• [Exercise objective]:
Copy out the text of the material below, changing every "Subscribe" to "Sign up" and keeping everything else the same. Leave the pictures out of your answer.

* * *

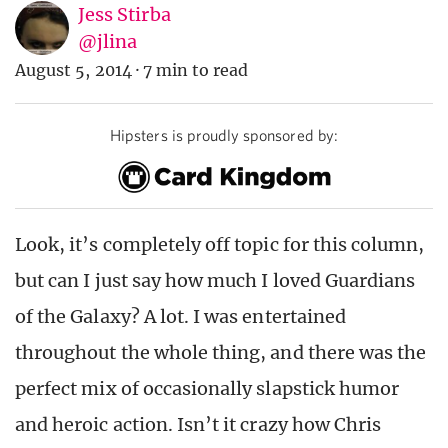
Jess Stirba
@jlina
August 5, 2014
·
7 min to read
Hipsters is proudly sponsored by:
Look, it’s completely off topic for this column,
but can I just say how much I loved Guardians
of the Galaxy? A lot. I was entertained
throughout the whole thing, and there was the
perfect mix of occasionally slapstick humor
and heroic action. Isn’t it crazy how Chris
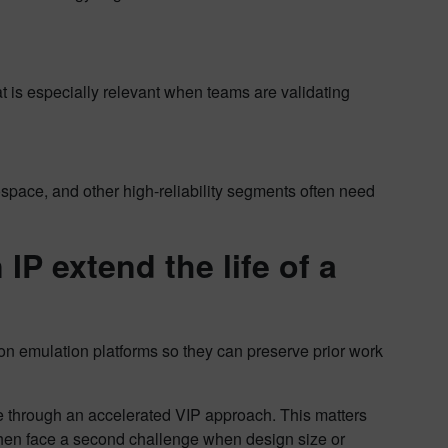
t is especially relevant when teams are validating
space, and other high-reliability segments often need
IP extend the life of a
 on emulation platforms so they can preserve prior work
e through an accelerated VIP approach. This matters
then face a second challenge when design size or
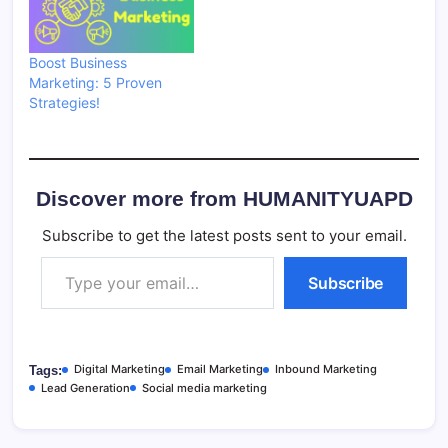
Boost Business
Marketing: 5 Proven
Strategies!
Discover more from HUMANITYUAPD
Subscribe to get the latest posts sent to your email.
Type your email…
Subscribe
Digital Marketing
Email Marketing
Inbound Marketing
Tags:
Lead Generation
Social media marketing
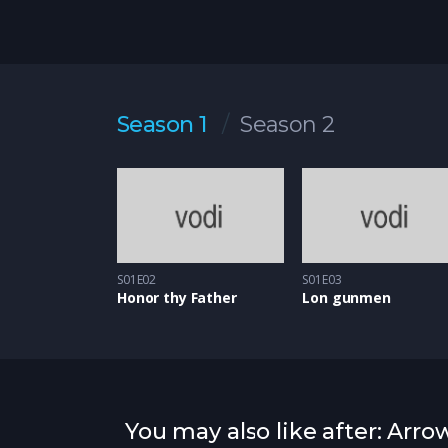
Season 1
Season 2
S01E02
S01E03
Honor thy Father
Lon gunmen
You may also like after: Arro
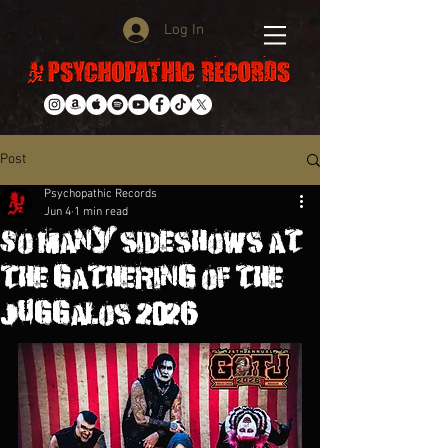
Log In
Post
Psychopathic Records
Jun 4
1 min read
So many sideshows at
the gathering of the
juggalos 2026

* * *

• [Output for this exercise]:
Jess Stirba
@jlina
August 5, 2014
·
7 min to read
Hipsters is proudly sponsored by:
Look, it’s completely off topic for this column,
but can I just say how much I loved Guardians
of the Galaxy? A lot. I was entertained
throughout the whole thing, and there was the
perfect mix of occasionally slapstick humor
and heroic action. Isn’t it crazy how Chris
t is especially relevant when teams are validating
space, and other high-reliability segments often need
IP extend the life of a
 on emulation platforms so they can preserve prior work
e through an accelerated VIP approach. This matters
then face a second challenge when design size or
Boost Business
Marketing: 5 Proven
Strategies!
Discover more from HUMANITYUAPD
Sign up to get the latest posts sent to your email.
Type your email…
Sign up
Digital Marketing
Email Marketing
Inbound Marketing
Tags:
Lead Generation
Social media marketing
Season 1
Season 2
S01E02
S01E03
Honor thy Father
Lon gunmen
You may also like after: Arro
Log In
Post
Psychopathic Records
Jun 4
1 min read
So many sideshows at
the gathering of the
juggalos 2026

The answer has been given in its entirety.